Megatron-LM relies on determinism in the training dataset classes to ensure that input tensors are initialized correctly across model-parallel ranks (see NeMo2 Parallelism). As a consequence, ensure that the new dataset classes preserve the required determinism. Common operations such as data augmentation and masking can cause dataset[i] to return random results for a given index, breaking this megatron contract.

Multi-Epoch Training

One training regime where this limitation is most apparent is multi-epoch training, where standard training recipes would apply different random masks or different data augmentation strategies each time the data is encountered. BioNeMo provides some utilities that make multi-epoch training easier, while obeying the determinism requirements of megatron.
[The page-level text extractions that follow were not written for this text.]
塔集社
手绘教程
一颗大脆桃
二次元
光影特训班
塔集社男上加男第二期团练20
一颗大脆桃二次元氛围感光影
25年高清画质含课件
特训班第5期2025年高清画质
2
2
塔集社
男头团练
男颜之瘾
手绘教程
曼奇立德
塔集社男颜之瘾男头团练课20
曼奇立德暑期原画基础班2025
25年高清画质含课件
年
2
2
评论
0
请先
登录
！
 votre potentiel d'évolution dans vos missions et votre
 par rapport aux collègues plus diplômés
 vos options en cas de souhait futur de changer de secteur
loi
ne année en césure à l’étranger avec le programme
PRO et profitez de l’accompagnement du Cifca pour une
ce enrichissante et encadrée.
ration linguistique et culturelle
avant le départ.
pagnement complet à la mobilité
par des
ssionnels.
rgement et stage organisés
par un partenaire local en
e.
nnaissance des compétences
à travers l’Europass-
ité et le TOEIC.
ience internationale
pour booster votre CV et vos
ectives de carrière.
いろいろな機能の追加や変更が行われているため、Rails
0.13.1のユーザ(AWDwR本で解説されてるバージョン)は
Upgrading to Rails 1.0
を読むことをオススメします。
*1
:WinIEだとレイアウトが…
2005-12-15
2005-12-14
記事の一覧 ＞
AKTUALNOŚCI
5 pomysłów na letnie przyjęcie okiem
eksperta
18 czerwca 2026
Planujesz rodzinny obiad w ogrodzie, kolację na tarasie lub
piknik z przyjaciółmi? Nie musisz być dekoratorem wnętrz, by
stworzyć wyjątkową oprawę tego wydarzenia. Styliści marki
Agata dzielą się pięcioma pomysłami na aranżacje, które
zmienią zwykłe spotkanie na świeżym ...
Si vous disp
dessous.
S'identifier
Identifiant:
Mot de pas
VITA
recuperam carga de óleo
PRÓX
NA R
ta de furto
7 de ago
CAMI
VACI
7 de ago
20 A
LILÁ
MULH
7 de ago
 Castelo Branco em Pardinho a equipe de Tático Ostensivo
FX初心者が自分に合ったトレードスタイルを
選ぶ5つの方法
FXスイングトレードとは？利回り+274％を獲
The MultiEpochDatasetResampler class simplifies the process of multi-epoch training, where the data should both be re-shuffled each epoch with different random effects applied each time the data is seen. To be compatible with this resampler, the provided dataset class's __getitem__ method should accept a EpochIndex tuple that contains both an epoch and index value. Random effects can then be performed by setting the torch random seed based on the epoch value:

class MyDataset:
    def __getitem__(self, idx: EpochIndex):
        rng = torch.Generator()
        rng.manual_seed(idx.epoch)
        ...

Avoid torch.manual_seed

Megatron-LM handles torch seeding internally. Calling `torch.cuda.manual_seed` inside the user-provided dataset
can cause issues with model parallelism. See [megatron/core/tensor_parallel/random.py#L198-L199](
https://github.com/NVIDIA/Megatron-LM/blob/dddecd19/megatron/core/tensor_parallel/random.py#L198-L199) for more
details.

For deterministic datasets that still want to train for multiple epochs with epoch-level shuffling, the IdentityMultiEpochDatasetWrapper class can simplify this process by wrapping a dataset that accepts integer indices and passes along the EpochIndex index values from the resampled dataset.

class MyDeterministicDataset:
    def __getitem__(self, index: int): ...


dataset = IdentityMultiEpochDatasetWrapper(MyDeterministicDataset())
for sample in MultiEpochDatasetResampler(dataset, num_epochs=3, shuffle=True):
    ...

Training Resumption

To ensure identical behavior with and without job interruption, Megatron datamodules must manage sample-exact training resumption. When writing your own datamodule, preserve these constraints:

Persist enough dataloader state (e.g. the global step or sample index) so training resumes from the correct position rather than restarting from index 0.
Distinguish between train, validation, and test dataloaders explicitly. Only the training dataloader should resume from a saved sample index — validation and test dataloaders should always start from the beginning.
Update the global step immediately before returning each dataloader so the resume position is accurate.

See the evo2_megatron and eden_megatron recipes in bionemo-recipes for working examples of Megatron datamodule implementations with training resumption.

Testing Datasets for Megatron Compatibility

The key invariant for Megatron-compatible datasets is determinism: repeated calls with the same index must yield the same sample. When writing tests for your dataset, confirm that:

Repeated indexing with the same index returns identical results.
Epoch-aware randomization is driven only by the epoch component of the index (via a local torch.Generator, not the global seed).
torch.manual_seed is not called inside dataset __getitem__ paths, as Megatron-LM manages torch seeding internally for model parallelism.

Recipe-local tests in bionemo-recipes (e.g. in the evo2_megatron recipe) are the best reference for how to validate these assumptions.